For those less familiar with OOP and Classes, the Session abstract base class defines what methods/functions are required to be defined for any class that is a sub-class of Session. For example, the get_command_output() is defined under the Session base class and required to be implemented in both the CRTSession class and the DebugSession class. In the Session base class there is not any code for that method. It is simply defined with nothing but a pass statement in it. Each sub-class implements this method differently, though. The CRTSession class is meant to be used when SecureCRT is launching the script, so it has code that will send the provided command to the device and capture the output returned and save it into a variable. The DebugSession class is meant to be used when the script is run by the local Python interpreter and so we do not have the ability to actually connect to a remote device. Instead, the DebugSession class prompts the user for a filename on the console, and then opens that file and saves the contacts into the variable. In this way, we are simulating a connection to a remote device and can now test our parsing logic on that output without needing to connect to the remote device (except to initially capture a real output to a file to test against).
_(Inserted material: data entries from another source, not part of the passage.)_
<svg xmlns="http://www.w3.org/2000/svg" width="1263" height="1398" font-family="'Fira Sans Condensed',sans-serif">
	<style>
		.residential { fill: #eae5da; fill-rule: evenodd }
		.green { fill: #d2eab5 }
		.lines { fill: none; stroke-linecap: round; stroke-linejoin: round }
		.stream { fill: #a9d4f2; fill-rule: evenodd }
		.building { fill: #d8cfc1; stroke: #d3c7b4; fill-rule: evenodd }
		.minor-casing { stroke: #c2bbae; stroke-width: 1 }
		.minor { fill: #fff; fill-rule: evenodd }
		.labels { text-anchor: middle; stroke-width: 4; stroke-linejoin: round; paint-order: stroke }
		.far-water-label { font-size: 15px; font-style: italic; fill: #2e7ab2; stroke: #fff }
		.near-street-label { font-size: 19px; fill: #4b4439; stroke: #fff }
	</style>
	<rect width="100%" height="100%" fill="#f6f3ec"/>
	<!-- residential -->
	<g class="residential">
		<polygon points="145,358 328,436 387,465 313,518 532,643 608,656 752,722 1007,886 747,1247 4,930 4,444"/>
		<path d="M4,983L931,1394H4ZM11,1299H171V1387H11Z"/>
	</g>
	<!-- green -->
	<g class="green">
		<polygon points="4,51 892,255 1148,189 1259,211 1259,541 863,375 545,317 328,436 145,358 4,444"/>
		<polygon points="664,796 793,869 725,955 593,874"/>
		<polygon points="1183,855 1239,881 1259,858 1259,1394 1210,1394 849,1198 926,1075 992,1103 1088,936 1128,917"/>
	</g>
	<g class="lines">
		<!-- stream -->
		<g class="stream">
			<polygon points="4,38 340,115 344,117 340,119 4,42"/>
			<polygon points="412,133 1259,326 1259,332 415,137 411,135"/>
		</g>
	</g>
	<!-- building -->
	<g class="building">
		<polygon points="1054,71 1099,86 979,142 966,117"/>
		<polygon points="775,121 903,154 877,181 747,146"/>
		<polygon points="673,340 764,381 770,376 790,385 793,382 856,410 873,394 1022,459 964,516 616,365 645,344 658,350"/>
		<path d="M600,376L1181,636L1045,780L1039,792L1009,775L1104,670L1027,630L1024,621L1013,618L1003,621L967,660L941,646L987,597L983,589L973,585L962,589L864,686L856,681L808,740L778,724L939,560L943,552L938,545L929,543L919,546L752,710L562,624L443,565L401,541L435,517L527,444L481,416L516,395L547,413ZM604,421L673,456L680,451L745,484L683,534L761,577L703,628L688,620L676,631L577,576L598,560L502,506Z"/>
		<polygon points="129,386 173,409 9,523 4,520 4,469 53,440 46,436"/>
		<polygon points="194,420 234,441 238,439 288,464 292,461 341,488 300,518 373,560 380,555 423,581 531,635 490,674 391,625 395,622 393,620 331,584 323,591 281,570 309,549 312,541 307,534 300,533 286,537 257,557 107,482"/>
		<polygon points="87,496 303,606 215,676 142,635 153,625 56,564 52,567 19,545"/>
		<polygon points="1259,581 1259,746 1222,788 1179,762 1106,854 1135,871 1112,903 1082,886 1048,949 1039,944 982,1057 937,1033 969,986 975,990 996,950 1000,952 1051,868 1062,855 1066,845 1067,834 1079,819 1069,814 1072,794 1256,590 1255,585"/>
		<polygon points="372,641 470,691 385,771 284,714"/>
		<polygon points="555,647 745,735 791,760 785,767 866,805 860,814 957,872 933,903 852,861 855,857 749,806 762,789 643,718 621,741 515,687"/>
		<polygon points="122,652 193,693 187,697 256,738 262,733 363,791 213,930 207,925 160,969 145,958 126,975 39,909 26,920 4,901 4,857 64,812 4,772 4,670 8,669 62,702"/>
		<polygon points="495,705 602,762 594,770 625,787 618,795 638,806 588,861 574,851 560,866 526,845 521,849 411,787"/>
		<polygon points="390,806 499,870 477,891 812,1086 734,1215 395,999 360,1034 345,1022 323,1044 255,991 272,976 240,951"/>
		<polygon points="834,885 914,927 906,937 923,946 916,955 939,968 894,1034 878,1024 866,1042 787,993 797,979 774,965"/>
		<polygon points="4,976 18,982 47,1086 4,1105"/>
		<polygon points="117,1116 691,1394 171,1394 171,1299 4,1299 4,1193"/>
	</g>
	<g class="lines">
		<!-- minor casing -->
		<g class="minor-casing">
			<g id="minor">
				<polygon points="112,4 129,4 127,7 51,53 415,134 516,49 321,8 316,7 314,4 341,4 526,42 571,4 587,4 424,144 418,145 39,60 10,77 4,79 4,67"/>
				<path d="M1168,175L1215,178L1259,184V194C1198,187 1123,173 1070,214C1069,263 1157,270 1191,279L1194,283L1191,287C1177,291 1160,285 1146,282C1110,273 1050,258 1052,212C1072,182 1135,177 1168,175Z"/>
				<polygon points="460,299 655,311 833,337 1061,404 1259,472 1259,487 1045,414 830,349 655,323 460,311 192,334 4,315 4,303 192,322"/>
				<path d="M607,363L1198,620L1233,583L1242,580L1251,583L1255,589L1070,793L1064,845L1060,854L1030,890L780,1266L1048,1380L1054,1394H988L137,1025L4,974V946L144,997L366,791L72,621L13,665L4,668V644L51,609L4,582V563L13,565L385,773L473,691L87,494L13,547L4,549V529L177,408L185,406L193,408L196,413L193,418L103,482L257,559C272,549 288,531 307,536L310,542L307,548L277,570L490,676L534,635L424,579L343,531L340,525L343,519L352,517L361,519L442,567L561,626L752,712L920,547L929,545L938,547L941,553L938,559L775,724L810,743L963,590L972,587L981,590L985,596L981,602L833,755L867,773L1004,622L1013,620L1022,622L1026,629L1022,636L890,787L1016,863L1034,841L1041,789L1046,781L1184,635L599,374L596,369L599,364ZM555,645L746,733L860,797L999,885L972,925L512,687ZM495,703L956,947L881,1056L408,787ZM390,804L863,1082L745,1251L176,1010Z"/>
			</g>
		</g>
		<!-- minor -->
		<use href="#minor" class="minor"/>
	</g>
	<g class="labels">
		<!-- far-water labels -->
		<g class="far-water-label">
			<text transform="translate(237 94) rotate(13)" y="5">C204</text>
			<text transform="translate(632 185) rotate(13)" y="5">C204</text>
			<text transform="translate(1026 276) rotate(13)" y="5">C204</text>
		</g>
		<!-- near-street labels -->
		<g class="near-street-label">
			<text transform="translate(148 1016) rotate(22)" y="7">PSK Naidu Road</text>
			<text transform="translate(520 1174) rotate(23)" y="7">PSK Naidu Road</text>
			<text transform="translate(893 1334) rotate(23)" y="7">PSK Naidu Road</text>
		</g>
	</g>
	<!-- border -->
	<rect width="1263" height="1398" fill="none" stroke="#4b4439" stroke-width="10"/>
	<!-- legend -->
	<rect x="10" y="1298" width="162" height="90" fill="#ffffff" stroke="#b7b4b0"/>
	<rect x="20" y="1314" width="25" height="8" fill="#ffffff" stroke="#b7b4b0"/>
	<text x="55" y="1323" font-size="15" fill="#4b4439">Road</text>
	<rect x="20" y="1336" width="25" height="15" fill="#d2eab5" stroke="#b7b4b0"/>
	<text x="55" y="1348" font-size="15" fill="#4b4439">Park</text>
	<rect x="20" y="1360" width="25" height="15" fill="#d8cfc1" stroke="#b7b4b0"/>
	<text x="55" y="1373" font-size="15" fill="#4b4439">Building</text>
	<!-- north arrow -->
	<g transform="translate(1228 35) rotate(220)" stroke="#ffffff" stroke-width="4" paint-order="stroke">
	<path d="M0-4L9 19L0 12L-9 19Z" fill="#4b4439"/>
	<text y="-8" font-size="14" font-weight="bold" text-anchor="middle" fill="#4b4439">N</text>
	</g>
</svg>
Because the script file has the code (if you used the provided templates, at least) that detects which program is executing it (SecureCRT or Python directly) and selects the appropriate class type to use, you can write your scripts once with the same method names (e.g. get_command_output() and it will execute differently but appropriately for the way it is being executed.

3rd Party Modules¶

The 3rd Party modules are included because someone has already done the work to create modules that perform specific funtions, so there is no reason we shouldn’t take advantage of that instead of writing our own (and probably more buggy) implementations. For better or worse, SecureCRT includes it’s own Python environment within the application, which means we cannot install new modules like we can for a local installation of Python. Instead we have to include the source code in this repository for the 3rd party modules so we can access them. The most commonly used 3rd party modules in these scripts are: * TextFSM - A module that lets you build a template using regular expression to parse semi-structured (i.e. meant for human readability) outputs to collect only the information you want. * ipaddress module - A module that lets you create IP address and IP network objects and contains many methods to comparing and displaying IP information.